Agricultural BIOstock

Agricultural residues are the largest available lignocellulosic biorefinery feedstock resource. Current production is concentrated where grain is grown, in the Midwest and Great Plains. Researchers have concluded that, within limits, residue removal can be sustainable and crop residues could be an additional revenue source for farmers.

Dedicated biomass crops include grasses and short-rotation trees. Grasses are widely planted for forage and conservation purposes. New varieties that produce sustained high biomass yields with relatively low nutrient inputs have already been developed.
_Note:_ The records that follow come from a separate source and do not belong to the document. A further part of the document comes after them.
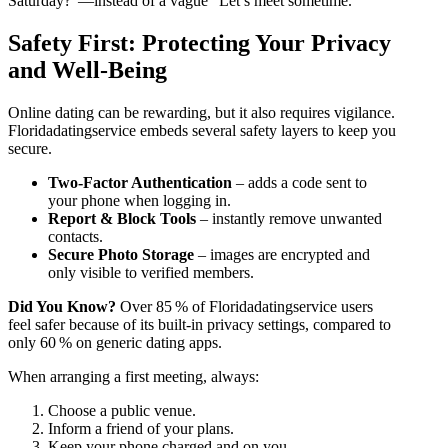
Saturday?”—instead of a vague “Let’s meet sometime.”
Safety First: Protecting Your Privacy
and Well‑Being
Online dating can be rewarding, but it also requires vigilance.
Floridadatingservice embeds several safety layers to keep you
secure.
Two‑Factor Authentication
– adds a code sent to
your phone when logging in.
Report & Block Tools
– instantly remove unwanted
contacts.
Secure Photo Storage
– images are encrypted and
only visible to verified members.
Did You Know?
Over 85 % of Floridadatingservice users
feel safer because of its built‑in privacy settings, compared to
only 60 % on generic dating apps.
When arranging a first meeting, always:
Choose a public venue.
Inform a friend of your plans.
Keep your phone charged and on you.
The deep roots, perennial nature, and high nutrient-use efficiencies of some warm-season grasses increase the probability of dependable yields.
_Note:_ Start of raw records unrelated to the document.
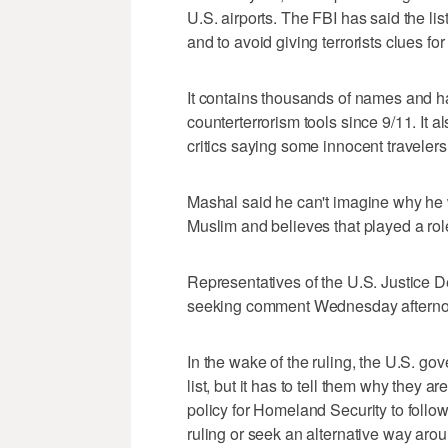
U.S. airports. The FBI has said the lis
and to avoid giving terrorists clues fo
It contains thousands of names and h
counterterrorism tools since 9/11. It
critics saying some innocent traveler
Mashal said he can't imagine why he wou
Muslim and believes that played a rol
Representatives of the U.S. Justice D
seeking comment Wednesday afterno
In the wake of the ruling, the U.S. gov
list, but it has to tell them why they ar
policy for Homeland Security to follo
ruling or seek an alternative way arou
Benefitsfrom the Bioenergy Producers Association

Conversion technologies (CTs) present new opportunities for farmers and dairymen, both in the management of wastes and in the development of new industries:

  • CTs can mitigate regulatory challenges by turning waste materials, such as agricultural residues and manures, into products, such as distributed energy, ethanol, chemicals, and fertilizers.
  • CT “biorefineries” present new fuel and chemical markets for existing crops and residues, and new agribusiness opportunities through the integration of dedicated energy crops.
  • Biorefineries and biobased manufacturing provide new avenues for rural economic development.
  • CTs help to create a post-petroleum agricultural platform through the use of environmentally benign biochemical alternatives and soil phytoremediation.